Simbolo di Montenevoso

Tempo fa la nota rivista Focus gli ha dedicato diversi articoli, (aprile 2016) ricordavo qualcosa attinente al calcio, al tifo di questi giorni….e l’ho spulciata un pochino. In effetti è stato proprio Gabriele D’Annunzio a “creare” lo scudetto italiano. Non sarà né la prima e né l’ultima delle sue intuizioni, è stato una vera Star, tanto da venire ingaggiato come testimonial pubblicitario dall’Amaro Montenegro e dall’Amaretto di Saronno.

D’Annunzio, pescarese di nascita, ovviamente come tutti i ragazzi giocava a pallone al mare, pare fosse bravo, ma la sua carriera si infranse nel 1887, insieme a due denti, dopo una caduta. La sua passione per il calcio, lo porta ad organizzare alcuni tornei tra cui uno a Fiume il 7 febbraio 1920.

D’Annunzio Duce di Fiume 1919-1920

In quel momento la città di Fiume, una città portuale dell’alto Adriatico, attuale Rijeka in Croazia, città asburgica con notevoli monumenti e palazzi era occupata dai legionari dannunziani (D’Annunzio l’aveva occupata autonomamente costituendo una dittatura, novello Duce) che per 15 mesi la trasformano in “Città di Vita, Città d’Arte”. Quel 7 febbraio 1920 nello Stadio si affrontano la squadra dei miliziani contro quella locale formata da abitanti della cittadina. I legionari indossano la maglia azzurra della Nazionale, ma il Vate decide di sostituire lo scudo crociato, simbolo dei Savoia con lo scudetto tricolore.

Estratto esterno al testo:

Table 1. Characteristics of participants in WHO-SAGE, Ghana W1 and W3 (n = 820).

E’ lo stesso D’Annunzio ad appuntare sul petto dei suoi miliziani azzurri lo scudetto di forma “sannitico-antica”, un omaggio all’antichità della sua terra, con i colori della bandiera italiana. Ovviamente la partita fu vinta dai miliziani. Lo Stato italiano interviene per la restituzione della città di Fiume, in un tragico “Natale di sangue”, ma da quel momento lo scudetto verrà adottato sia dalla Nazionale italiana che dalla Squadra Vincitrice dell’annuale scudetto.

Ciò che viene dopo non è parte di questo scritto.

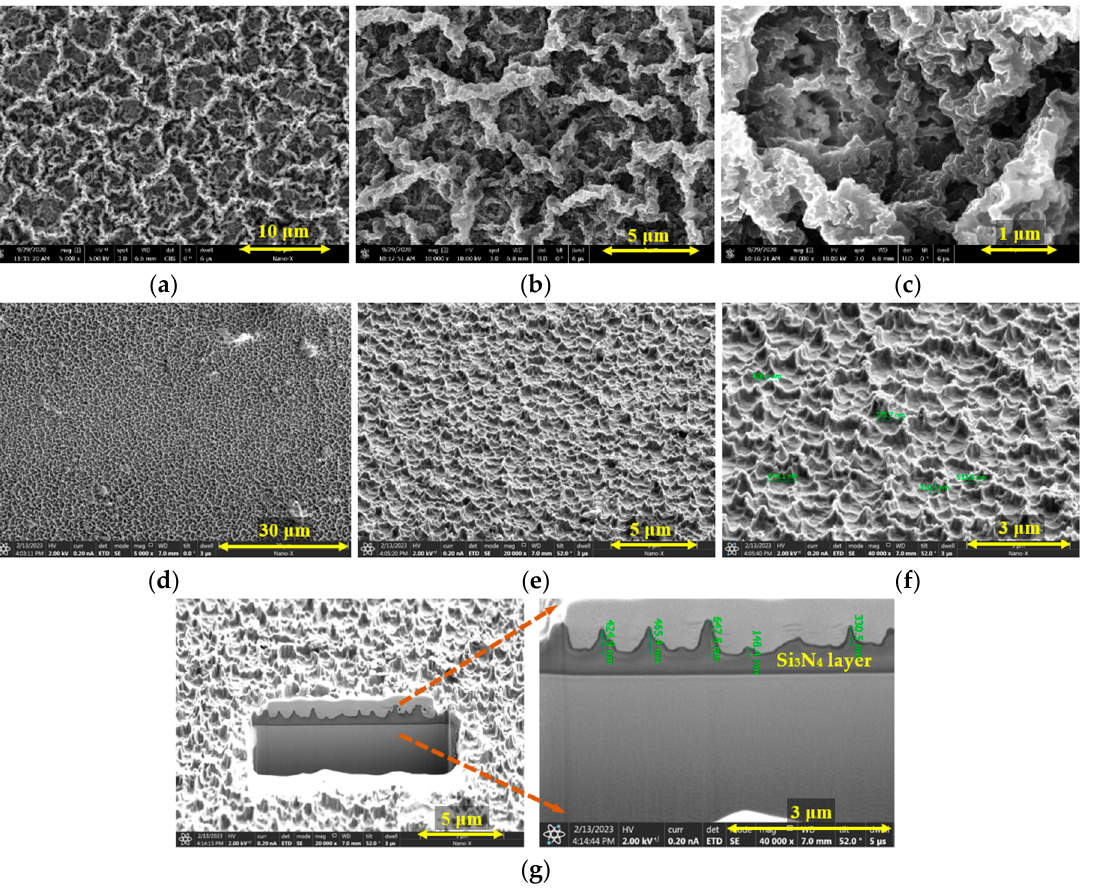
Figure 3. Surface morphologies of carbonized PR: ( a ) 5000 × ; ( b )10,000 × ; ( c ) 40,000 × . Surface mor- phologies of texturized Si 3 N 4 layer: ( d ) 5000 × ; ( e )20,000 × ; ( f ) 40,000 × . Cross-sectional morphologies of texturized Si 3 N 4 layer: ( g ) 40,000 ×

D’Annunzio cuce lo scudetto sulle maglie, in una caricatura dell’epoca

La prima società calcistica ad adottarlo fu il Genoa, vincitore di scudetto nel 1925. Il calcio, senza dubbio unisce sempre il popolo italiano, sia in tempo di conflitti che di pandemie e così questa Europa frastagliate e campanilista si ritrova inevitabilmente intorno ad un pallone per provare a rinascere dopo costrizioni e così quei goal degli azzurri diventano un grido di liberazione. L’uomo libero dovrebbe sventolare più spesso il suo vessillo ed avere una identità.